What the task asks
Write out, as a numbered list with blank lines omitted, everything from the start of the items down to the line that contains "ආර්ථික වැඩසටහනේ නියමුවා විය. බටහිර".

Materials provided START

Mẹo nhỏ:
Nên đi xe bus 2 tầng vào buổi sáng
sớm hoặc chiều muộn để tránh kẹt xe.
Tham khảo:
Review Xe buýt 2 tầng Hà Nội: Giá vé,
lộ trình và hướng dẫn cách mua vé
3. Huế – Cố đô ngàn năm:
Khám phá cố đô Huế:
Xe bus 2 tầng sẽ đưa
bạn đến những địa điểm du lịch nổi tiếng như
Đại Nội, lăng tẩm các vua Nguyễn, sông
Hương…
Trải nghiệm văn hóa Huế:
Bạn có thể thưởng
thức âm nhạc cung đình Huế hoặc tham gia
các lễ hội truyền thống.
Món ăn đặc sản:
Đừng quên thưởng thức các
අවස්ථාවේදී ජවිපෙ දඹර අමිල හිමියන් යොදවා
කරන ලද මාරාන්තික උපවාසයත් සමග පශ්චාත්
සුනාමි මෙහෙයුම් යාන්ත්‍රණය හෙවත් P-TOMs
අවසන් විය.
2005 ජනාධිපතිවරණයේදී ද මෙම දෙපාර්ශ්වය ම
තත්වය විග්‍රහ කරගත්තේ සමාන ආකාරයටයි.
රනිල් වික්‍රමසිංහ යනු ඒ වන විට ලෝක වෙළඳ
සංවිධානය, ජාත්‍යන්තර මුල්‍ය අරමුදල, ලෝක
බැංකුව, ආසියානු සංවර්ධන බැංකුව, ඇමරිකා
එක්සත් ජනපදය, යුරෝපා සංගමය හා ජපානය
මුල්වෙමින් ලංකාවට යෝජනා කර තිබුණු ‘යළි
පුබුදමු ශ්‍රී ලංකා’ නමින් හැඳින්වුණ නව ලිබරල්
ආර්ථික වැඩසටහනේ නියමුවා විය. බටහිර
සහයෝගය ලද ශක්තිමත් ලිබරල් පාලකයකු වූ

Materials provided END

Solution to this task
1. Mẹo nhỏ:
2. Nên đi xe bus 2 tầng vào buổi sáng
3. sớm hoặc chiều muộn để tránh kẹt xe.
4. Tham khảo:
5. Review Xe buýt 2 tầng Hà Nội: Giá vé,
6. lộ trình và hướng dẫn cách mua vé
7. 3. Huế – Cố đô ngàn năm:
8. Khám phá cố đô Huế:
9. Xe bus 2 tầng sẽ đưa
10. bạn đến những địa điểm du lịch nổi tiếng như
11. Đại Nội, lăng tẩm các vua Nguyễn, sông
12. Hương…
13. Trải nghiệm văn hóa Huế:
14. Bạn có thể thưởng
15. thức âm nhạc cung đình Huế hoặc tham gia
16. các lễ hội truyền thống.
17. Món ăn đặc sản:
18. Đừng quên thưởng thức các
19. අවස්ථාවේදී ජවිපෙ දඹර අමිල හිමියන් යොදවා
20. කරන ලද මාරාන්තික උපවාසයත් සමග පශ්චාත්
21. සුනාමි මෙහෙයුම් යාන්ත්‍රණය හෙවත් P-TOMs
22. අවසන් විය.
23. 2005 ජනාධිපතිවරණයේදී ද මෙම දෙපාර්ශ්වය ම
24. තත්වය විග්‍රහ කරගත්තේ සමාන ආකාරයටයි.
25. රනිල් වික්‍රමසිංහ යනු ඒ වන විට ලෝක වෙළඳ
26. සංවිධානය, ජාත්‍යන්තර මුල්‍ය අරමුදල, ලෝක
27. බැංකුව, ආසියානු සංවර්ධන බැංකුව, ඇමරිකා
28. එක්සත් ජනපදය, යුරෝපා සංගමය හා ජපානය
29. මුල්වෙමින් ලංකාවට යෝජනා කර තිබුණු ‘යළි
30. පුබුදමු ශ්‍රී ලංකා’ නමින් හැඳින්වුණ නව ලිබරල්
31. ආර්ථික වැඩසටහනේ නියමුවා විය. බටහිර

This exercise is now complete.